Cübbeli Hoca “şeriat demokrasiyi reddeder” demekle kendisi hakkında olumlu düşünen çok kişiyi hayal kırıklığına uğrattı. Yıllardır dindarları demokratlaştırmaya çalışan ve bu işin zorluğunu bilen bizim gibiler için bu bir sürpriz sayılmaz. Ama bu da başka mesele.
Asıl mesele ise şu: “Şeriat isteyenlere dava açacak bir cesur savcı yok mu” diyerek siz de “kanunsuz suç olmaz” kuralını da “fikir hürriyetini” de hiçe saydınız.
Anlaşılıyor ki Cübbeli ne kadar “güya şeriat namına” antidemokrat ise siz de en az onun kadar ama “inkılap namına” antidemokratsınız. Kemal Kılıçdaroğlu ile bu noktalarda ayrıştığınız açık. Keşke bu tesbitimize hayır diyebilseniz.
Yok eğer siz de o cümlelerinizle, bazı mağrur dindar siyasetçiler ve Erdoğangiller gibi “bir gün Türkiye’de söz sahibi olursam bana bağlı olmayan bir tek cemaat ve tarikat bırakmayacağım” demek istiyorsanız o da boş hayaldir. Siyaset çöplüklerine ve hurdalıklarına bakıp uyanmanızı tavsiye ederiz.
Bir de şunu hatırlatalım:
Yirmi beş senelik tek parti iktidarı tarikatları yer altına indirmeye, cemaatleri sindirmeye çalıştı, ama başaramadı. Zira hiçbir millet dinsiz yaşayamaz ve fakat din de devletin inhisarı altına alınamaz.

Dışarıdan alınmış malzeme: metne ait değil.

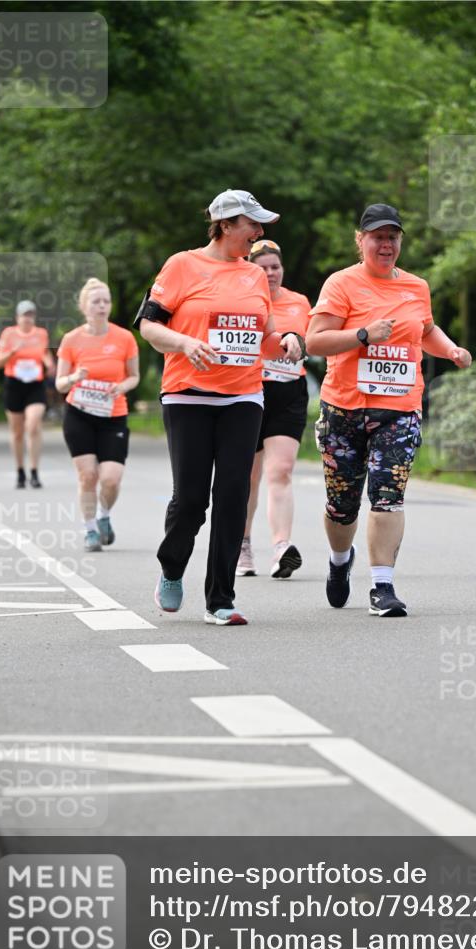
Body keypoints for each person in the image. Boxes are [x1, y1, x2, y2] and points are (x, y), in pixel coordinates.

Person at [135, 189, 304, 626]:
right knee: (191, 499)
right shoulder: (182, 265)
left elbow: (261, 339)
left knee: (233, 494)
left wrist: (286, 340)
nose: (259, 232)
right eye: (252, 224)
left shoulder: (252, 276)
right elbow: (149, 324)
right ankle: (172, 568)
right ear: (226, 225)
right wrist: (184, 342)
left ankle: (220, 600)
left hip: (244, 397)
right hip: (188, 395)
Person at [306, 203, 472, 617]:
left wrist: (449, 349)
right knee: (342, 505)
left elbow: (426, 330)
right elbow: (315, 341)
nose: (386, 244)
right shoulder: (341, 284)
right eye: (377, 237)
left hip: (399, 408)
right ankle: (339, 561)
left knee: (388, 496)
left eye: (392, 237)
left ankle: (382, 587)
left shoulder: (417, 287)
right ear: (360, 241)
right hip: (344, 408)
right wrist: (363, 334)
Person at [236, 239, 311, 579]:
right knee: (249, 477)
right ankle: (243, 543)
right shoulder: (242, 300)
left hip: (288, 392)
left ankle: (282, 547)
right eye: (263, 267)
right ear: (252, 269)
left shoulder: (299, 302)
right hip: (251, 390)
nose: (270, 273)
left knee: (280, 470)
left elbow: (312, 338)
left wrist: (298, 340)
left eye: (275, 267)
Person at [55, 278, 140, 552]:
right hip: (79, 414)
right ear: (84, 307)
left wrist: (121, 387)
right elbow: (59, 383)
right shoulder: (71, 339)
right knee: (88, 475)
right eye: (96, 301)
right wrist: (73, 377)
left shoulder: (124, 338)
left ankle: (104, 514)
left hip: (113, 414)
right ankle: (90, 529)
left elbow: (134, 377)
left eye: (106, 301)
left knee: (112, 478)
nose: (102, 306)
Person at [0, 300, 55, 488]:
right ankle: (20, 471)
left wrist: (49, 363)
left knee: (33, 424)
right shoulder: (9, 334)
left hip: (35, 385)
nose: (28, 319)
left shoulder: (41, 334)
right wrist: (12, 352)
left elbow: (44, 354)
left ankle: (35, 472)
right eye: (24, 315)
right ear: (17, 317)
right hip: (14, 385)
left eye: (31, 315)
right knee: (17, 432)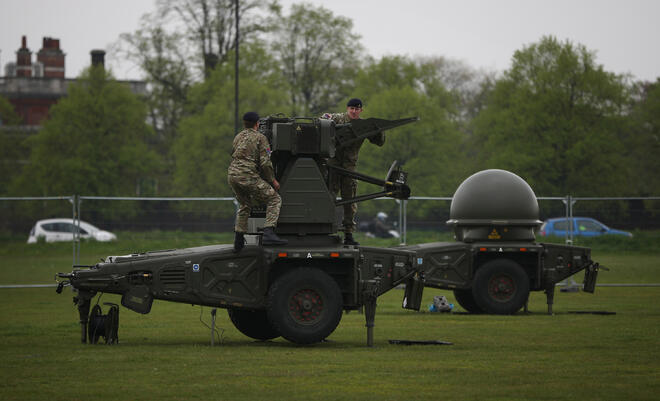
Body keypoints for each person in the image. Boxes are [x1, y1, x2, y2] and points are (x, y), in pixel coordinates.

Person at [322, 98, 385, 245]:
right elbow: (322, 120)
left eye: (357, 109)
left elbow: (379, 142)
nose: (354, 111)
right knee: (328, 198)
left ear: (361, 110)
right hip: (332, 166)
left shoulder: (363, 126)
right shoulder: (338, 118)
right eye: (352, 109)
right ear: (347, 109)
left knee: (349, 202)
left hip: (349, 168)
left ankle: (348, 234)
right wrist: (327, 122)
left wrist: (378, 130)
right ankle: (325, 229)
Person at [228, 111, 287, 252]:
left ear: (244, 123)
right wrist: (273, 180)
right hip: (247, 175)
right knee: (274, 199)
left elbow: (233, 153)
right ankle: (269, 233)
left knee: (244, 204)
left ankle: (238, 240)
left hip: (232, 175)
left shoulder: (238, 136)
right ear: (257, 124)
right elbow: (266, 162)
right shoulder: (260, 138)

Özetle; donkişotvari bir şekilde tarikat ve cemaat düşmanı olmanız size kaybettirir. Türkiye’ye değil.
Bu toptancılığınızla dindarları kırıp dökmeye devam ederseniz kırılırsınız. Bu millet dindardır.
Son olarak:
“Her gördüğün sakallıyı deden mi sandın” yerine “her gördüğün cübbeliyi antidemokrat mı sandın” demeyeceğiz. Zira siz hukukçusunuz, yılların siyasetçisisiniz, bu konuyu ve demokrasiye bakış konusunda dindarlar arasındaki esaslı farkları zaten bilirsiniz. Bilmemeniz bir hata olur ama bilmiyor görünmeniz kabul edilemez bir hatadır.
Köşemiz size açıktır. Tavzih beklemek isteriz ama ümitli de değiliz.